Rheinmetall-Aktie: Eil-Meldung!
Freie Bahn für Rheinmetall! Die Zeiten, in denen Rüstungsprojekte Jahrzehnte in deutschen Amtsstuben verstaubten, könnten bald vorbei sein. Mitte Januar 2026 hat der Bundestag mit dem neuen Beschaffungsbeschleunigungsgesetz (BwPBBG) Tatsachen geschaffen. Das Ziel der Regierung unter Bundeskanzler Friedrich Merz ist ambitioniert: Die Bundeswehr soll zur schlagkräftigsten konventionellen Armee Europas aufsteigen. Mit den Stimmen von CDU/CSU, SPD und AfD wurde ein Regelwerk verabschiedet, das bürokratische Hürden einreißt und der Industrie deutlich mehr Tempo abverlangt – sehr zur Freude von Branchengrößen wie Rheinmetall.
Vorfahrt für Panzer und Munition
Das neue Gesetz ist ein echter Gamechanger für die Vergabepraxis. Künftig können dringende Bedarfe, etwa für Artilleriegranaten oder Ersatzteile, in Verhandlungsverfahren ohne langwierige europaweite Ausschreibungen gedeckt werden. Zudem wurden Umweltauflagen und Haushaltsregeln gelockert, um den Bau von militärischer Infrastruktur zu beschleunigen. Für Rheinmetall bedeutet das: Der Konzern kann seine Kapazitäten, wie etwa im hochmodernen Werk „Niedersachsen“ in Unterlüß, deutlich effizienter ausschöpfen und Aufträge im Eiltempo abwickeln.

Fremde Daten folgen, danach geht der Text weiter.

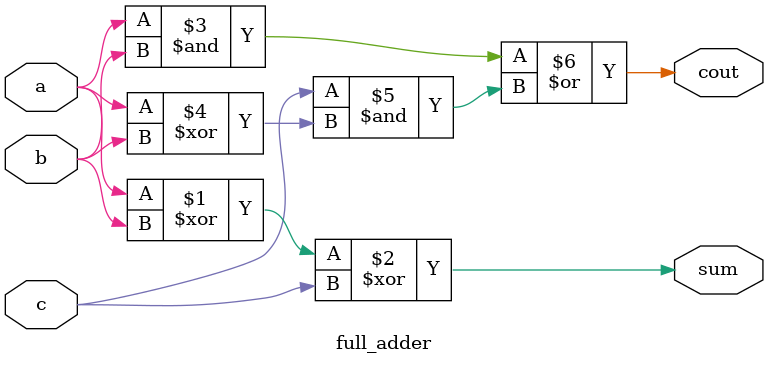
<source format=v>
`timescale 1ns / 1ps


module full_adder(
    input a,b,c,
    output sum,cout
);
assign sum=a^b^c;  
assign cout=(a&b)|(c & (a^b));
endmodule

</source>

Kritik an Transparenz und Kosten
Doch wo viel Licht ist, sehen Kritiker auch Schatten. Während Verteidigungsminister Boris Pistorius das Gesetz als „überlebenswichtig“ für die nationale Sicherheit verteidigt, warnen Grüne und Linke vor den Folgen. Die Sorge: Ohne den gewohnten Wettbewerb könnten die Preise unkontrolliert steigen und die Transparenz auf der Strecke bleiben. Die Linke forderte in der Debatte sogar erneut, „Übergewinne“ der Rüstungsindustrie abzuschöpfen, während die Grünen eine wachsende Abhängigkeit von einzelnen Großkonzernen wie Rheinmetall befürchten.
Rheinmetall als Profiteur der Stunde
An der Börse wird das Gesetz als klarer Punktsieg für Rheinmetall gewertet. Der Konzern ist bereits tief in die langfristige Strategie der Bundeswehr eingebunden und profitiert nun von stabilen Rahmenverträgen bis zum Jahr 2035. Mit der Aussicht auf Milliardenbestellungen im Eilverfahren festigt das Unternehmen seine Position als unverzichtbarer Partner der Bundesregierung.